═══ EXTRACTED MATERIAL ═══

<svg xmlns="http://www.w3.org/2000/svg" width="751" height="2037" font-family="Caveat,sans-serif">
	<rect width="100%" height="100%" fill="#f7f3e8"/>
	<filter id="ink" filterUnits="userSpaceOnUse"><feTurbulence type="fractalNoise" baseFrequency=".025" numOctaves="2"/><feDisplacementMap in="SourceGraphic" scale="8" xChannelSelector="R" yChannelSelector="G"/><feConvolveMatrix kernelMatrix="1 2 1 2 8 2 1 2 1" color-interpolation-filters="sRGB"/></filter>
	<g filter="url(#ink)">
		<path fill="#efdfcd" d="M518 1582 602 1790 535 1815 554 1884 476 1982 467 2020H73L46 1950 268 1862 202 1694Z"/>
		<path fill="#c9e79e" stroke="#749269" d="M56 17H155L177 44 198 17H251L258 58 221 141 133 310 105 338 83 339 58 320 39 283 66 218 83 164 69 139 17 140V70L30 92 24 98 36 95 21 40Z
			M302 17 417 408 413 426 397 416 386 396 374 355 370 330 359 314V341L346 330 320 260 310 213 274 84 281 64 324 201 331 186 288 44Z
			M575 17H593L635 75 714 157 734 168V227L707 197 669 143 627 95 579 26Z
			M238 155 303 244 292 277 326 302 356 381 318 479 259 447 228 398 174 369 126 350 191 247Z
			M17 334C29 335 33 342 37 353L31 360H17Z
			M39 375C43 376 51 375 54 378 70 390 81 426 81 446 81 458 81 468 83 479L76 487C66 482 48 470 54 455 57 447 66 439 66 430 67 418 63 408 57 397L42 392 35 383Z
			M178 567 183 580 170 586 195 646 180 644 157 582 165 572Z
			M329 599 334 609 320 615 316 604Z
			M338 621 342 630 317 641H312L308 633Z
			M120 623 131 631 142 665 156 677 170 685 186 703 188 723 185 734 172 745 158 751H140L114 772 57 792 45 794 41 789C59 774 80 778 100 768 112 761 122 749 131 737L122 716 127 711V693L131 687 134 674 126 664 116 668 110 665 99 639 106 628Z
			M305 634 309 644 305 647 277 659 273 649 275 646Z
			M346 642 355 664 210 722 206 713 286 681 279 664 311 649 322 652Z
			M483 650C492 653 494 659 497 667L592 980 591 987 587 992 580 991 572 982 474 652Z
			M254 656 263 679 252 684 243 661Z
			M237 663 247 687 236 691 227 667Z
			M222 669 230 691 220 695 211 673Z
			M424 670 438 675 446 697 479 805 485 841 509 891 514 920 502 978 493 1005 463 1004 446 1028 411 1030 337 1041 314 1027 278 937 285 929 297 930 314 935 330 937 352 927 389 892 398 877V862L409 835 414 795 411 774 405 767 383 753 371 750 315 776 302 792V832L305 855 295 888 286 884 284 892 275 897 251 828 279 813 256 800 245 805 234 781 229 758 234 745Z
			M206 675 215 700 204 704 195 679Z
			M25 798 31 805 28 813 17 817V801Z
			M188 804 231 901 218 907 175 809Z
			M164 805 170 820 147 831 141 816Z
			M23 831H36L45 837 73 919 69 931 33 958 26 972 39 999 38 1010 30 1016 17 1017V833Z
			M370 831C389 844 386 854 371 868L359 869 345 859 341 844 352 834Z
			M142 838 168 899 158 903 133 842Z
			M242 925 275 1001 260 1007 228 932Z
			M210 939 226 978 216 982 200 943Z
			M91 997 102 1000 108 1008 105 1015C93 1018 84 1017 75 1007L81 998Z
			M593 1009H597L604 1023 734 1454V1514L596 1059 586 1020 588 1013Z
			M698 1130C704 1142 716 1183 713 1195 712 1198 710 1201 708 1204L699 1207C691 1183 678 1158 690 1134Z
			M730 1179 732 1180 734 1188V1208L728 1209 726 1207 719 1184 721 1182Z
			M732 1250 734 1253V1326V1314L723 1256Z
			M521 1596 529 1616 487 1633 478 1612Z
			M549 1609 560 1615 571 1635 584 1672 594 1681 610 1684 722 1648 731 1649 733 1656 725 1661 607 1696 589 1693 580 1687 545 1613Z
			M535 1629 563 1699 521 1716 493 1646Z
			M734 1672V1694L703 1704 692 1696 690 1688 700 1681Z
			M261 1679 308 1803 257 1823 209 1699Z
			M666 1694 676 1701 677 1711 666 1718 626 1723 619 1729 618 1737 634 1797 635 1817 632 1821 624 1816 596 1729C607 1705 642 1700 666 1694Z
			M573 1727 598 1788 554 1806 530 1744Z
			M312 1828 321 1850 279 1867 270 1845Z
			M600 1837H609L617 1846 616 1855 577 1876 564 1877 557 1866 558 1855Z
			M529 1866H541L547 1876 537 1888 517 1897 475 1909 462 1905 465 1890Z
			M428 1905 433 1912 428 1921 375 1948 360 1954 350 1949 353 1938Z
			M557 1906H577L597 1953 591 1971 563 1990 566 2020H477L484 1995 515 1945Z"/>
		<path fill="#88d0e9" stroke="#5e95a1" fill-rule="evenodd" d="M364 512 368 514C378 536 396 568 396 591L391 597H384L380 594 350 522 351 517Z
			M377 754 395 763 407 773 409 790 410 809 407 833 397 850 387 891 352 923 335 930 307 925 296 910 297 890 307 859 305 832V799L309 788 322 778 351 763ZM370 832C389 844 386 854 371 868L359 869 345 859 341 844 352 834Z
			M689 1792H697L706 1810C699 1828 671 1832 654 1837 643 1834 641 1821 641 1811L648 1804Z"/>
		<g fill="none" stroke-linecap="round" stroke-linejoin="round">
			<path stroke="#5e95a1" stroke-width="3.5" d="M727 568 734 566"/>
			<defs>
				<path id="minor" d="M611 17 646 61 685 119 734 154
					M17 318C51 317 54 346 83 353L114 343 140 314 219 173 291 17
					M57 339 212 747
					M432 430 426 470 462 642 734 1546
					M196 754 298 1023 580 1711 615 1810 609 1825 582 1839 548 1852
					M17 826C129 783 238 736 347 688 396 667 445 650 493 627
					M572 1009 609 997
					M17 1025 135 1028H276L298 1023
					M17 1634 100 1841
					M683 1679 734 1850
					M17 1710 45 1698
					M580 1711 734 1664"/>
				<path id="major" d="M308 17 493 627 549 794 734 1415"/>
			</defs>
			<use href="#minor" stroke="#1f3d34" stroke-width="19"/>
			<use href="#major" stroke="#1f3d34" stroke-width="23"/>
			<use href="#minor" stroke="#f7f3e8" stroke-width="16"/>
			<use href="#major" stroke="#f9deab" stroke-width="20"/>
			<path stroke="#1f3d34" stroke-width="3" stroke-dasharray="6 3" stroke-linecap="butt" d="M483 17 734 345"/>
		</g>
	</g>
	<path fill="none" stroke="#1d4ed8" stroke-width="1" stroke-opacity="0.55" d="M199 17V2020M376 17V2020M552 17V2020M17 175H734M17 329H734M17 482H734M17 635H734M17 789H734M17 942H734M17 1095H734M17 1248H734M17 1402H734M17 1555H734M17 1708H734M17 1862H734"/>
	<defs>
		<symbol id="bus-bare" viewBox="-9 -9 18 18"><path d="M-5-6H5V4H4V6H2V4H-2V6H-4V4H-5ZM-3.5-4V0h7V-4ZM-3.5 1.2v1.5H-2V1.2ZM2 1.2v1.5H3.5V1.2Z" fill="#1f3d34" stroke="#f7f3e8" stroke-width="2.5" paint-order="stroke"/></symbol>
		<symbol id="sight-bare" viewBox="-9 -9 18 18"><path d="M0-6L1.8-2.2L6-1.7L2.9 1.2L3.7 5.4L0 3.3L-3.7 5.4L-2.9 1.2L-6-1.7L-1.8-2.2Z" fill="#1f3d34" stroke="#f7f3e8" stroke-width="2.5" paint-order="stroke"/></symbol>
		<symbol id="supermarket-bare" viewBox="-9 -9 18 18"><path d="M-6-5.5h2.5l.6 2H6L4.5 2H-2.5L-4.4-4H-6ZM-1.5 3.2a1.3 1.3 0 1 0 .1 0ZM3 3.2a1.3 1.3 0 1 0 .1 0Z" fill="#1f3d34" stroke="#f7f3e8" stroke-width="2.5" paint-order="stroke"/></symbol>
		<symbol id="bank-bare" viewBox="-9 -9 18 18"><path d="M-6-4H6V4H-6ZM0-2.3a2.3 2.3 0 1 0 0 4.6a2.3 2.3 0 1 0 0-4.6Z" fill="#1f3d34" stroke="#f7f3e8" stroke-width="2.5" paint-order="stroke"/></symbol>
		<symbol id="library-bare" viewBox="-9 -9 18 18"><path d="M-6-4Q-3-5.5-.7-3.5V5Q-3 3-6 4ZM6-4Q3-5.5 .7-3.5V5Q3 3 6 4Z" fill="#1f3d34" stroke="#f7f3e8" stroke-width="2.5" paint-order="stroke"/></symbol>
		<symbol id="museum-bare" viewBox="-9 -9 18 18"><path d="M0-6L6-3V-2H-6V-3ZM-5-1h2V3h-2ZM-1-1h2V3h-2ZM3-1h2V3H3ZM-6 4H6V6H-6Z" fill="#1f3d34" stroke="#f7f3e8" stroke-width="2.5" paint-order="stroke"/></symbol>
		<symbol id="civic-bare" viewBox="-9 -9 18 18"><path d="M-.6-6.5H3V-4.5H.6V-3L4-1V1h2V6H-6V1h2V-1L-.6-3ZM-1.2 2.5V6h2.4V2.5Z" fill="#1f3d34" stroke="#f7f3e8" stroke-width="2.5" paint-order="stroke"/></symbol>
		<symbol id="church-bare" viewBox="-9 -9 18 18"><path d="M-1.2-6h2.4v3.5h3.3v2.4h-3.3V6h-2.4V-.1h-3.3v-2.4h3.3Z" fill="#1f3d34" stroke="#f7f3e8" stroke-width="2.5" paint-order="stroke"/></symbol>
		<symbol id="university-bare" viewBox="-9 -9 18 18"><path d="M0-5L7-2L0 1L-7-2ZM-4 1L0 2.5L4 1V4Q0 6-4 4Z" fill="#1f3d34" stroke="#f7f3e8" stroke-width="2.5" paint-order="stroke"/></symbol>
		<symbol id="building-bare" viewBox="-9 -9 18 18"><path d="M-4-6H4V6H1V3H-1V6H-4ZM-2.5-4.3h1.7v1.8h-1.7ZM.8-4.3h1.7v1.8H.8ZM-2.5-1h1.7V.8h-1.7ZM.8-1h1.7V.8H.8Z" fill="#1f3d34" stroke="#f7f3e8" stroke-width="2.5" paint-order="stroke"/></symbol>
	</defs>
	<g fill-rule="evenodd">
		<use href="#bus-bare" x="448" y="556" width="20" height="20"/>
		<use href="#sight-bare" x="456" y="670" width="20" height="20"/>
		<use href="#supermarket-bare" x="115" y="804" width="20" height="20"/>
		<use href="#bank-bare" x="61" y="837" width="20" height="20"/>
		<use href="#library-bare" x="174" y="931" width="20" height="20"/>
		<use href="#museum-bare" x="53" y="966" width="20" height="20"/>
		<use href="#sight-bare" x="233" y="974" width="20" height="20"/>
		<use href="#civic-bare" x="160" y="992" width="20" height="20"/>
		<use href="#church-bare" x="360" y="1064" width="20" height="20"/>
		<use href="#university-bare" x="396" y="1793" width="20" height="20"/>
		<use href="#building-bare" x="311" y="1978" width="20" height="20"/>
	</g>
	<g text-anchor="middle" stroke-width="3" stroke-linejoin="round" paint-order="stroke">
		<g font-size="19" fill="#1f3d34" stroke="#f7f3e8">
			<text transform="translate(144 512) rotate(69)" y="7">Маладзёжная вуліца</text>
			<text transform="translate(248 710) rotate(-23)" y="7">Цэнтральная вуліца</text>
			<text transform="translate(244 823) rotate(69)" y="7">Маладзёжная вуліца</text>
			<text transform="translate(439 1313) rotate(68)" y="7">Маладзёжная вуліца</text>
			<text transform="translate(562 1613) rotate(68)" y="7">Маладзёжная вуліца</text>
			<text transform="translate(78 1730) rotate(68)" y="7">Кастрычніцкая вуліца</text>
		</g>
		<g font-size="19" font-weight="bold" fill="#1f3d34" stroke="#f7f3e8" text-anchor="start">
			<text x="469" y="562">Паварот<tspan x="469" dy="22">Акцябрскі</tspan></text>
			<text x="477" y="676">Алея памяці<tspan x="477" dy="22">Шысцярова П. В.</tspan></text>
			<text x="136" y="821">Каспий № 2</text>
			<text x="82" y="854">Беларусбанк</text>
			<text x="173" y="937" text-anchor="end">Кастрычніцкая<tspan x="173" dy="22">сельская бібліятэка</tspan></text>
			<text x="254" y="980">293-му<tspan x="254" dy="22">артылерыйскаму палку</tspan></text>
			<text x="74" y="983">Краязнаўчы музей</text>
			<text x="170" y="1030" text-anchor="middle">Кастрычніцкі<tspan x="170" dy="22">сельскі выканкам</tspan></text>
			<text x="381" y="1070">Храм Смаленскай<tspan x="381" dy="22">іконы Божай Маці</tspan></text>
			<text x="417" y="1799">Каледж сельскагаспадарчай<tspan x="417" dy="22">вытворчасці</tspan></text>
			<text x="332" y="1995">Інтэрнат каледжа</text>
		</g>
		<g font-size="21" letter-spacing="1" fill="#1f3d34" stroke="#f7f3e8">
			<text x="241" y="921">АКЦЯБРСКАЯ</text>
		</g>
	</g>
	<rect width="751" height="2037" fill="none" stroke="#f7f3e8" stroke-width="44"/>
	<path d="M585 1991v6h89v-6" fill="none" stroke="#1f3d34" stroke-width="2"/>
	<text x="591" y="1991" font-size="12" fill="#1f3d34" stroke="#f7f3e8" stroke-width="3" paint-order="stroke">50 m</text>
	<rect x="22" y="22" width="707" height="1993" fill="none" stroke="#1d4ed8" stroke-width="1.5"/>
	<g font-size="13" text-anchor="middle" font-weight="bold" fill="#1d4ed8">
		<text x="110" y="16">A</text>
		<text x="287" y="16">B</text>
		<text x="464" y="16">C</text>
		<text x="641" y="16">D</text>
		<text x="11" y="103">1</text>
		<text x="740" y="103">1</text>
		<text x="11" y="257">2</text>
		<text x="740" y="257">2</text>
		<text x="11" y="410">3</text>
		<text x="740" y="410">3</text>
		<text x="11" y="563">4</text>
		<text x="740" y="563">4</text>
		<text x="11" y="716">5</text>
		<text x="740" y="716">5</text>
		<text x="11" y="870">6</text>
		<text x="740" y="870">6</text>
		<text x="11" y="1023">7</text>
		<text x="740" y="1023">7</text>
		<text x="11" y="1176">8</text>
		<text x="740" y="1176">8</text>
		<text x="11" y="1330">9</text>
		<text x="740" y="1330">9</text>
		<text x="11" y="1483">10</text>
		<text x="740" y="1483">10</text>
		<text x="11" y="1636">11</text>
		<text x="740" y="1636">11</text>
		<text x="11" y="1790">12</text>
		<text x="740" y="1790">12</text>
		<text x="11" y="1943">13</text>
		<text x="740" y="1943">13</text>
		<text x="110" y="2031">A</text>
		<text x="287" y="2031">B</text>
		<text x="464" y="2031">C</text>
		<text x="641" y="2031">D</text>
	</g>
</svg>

═══

Give back exactly the lines above starting at the line where "M424 670 438" appears and ending at the line where "522 351 517Z" appears, both included, with no other lines.

			M424 670 438 675 446 697 479 805 485 841 509 891 514 920 502 978 493 1005 463 1004 446 1028 411 1030 337 1041 314 1027 278 937 285 929 297 930 314 935 330 937 352 927 389 892 398 877V862L409 835 414 795 411 774 405 767 383 753 371 750 315 776 302 792V832L305 855 295 888 286 884 284 892 275 897 251 828 279 813 256 800 245 805 234 781 229 758 234 745Z
			M206 675 215 700 204 704 195 679Z
			M25 798 31 805 28 813 17 817V801Z
			M188 804 231 901 218 907 175 809Z
			M164 805 170 820 147 831 141 816Z
			M23 831H36L45 837 73 919 69 931 33 958 26 972 39 999 38 1010 30 1016 17 1017V833Z
			M370 831C389 844 386 854 371 868L359 869 345 859 341 844 352 834Z
			M142 838 168 899 158 903 133 842Z
			M242 925 275 1001 260 1007 228 932Z
			M210 939 226 978 216 982 200 943Z
			M91 997 102 1000 108 1008 105 1015C93 1018 84 1017 75 1007L81 998Z
			M593 1009H597L604 1023 734 1454V1514L596 1059 586 1020 588 1013Z
			M698 1130C704 1142 716 1183 713 1195 712 1198 710 1201 708 1204L699 1207C691 1183 678 1158 690 1134Z
			M730 1179 732 1180 734 1188V1208L728 1209 726 1207 719 1184 721 1182Z
			M732 1250 734 1253V1326V1314L723 1256Z
			M521 1596 529 1616 487 1633 478 1612Z
			M549 1609 560 1615 571 1635 584 1672 594 1681 610 1684 722 1648 731 1649 733 1656 725 1661 607 1696 589 1693 580 1687 545 1613Z
			M535 1629 563 1699 521 1716 493 1646Z
			M734 1672V1694L703 1704 692 1696 690 1688 700 1681Z
			M261 1679 308 1803 257 1823 209 1699Z
			M666 1694 676 1701 677 1711 666 1718 626 1723 619 1729 618 1737 634 1797 635 1817 632 1821 624 1816 596 1729C607 1705 642 1700 666 1694Z
			M573 1727 598 1788 554 1806 530 1744Z
			M312 1828 321 1850 279 1867 270 1845Z
			M600 1837H609L617 1846 616 1855 577 1876 564 1877 557 1866 558 1855Z
			M529 1866H541L547 1876 537 1888 517 1897 475 1909 462 1905 465 1890Z
			M428 1905 433 1912 428 1921 375 1948 360 1954 350 1949 353 1938Z
			M557 1906H577L597 1953 591 1971 563 1990 566 2020H477L484 1995 515 1945Z"/>
		<path fill="#88d0e9" stroke="#5e95a1" fill-rule="evenodd" d="M364 512 368 514C378 536 396 568 396 591L391 597H384L380 594 350 522 351 517Z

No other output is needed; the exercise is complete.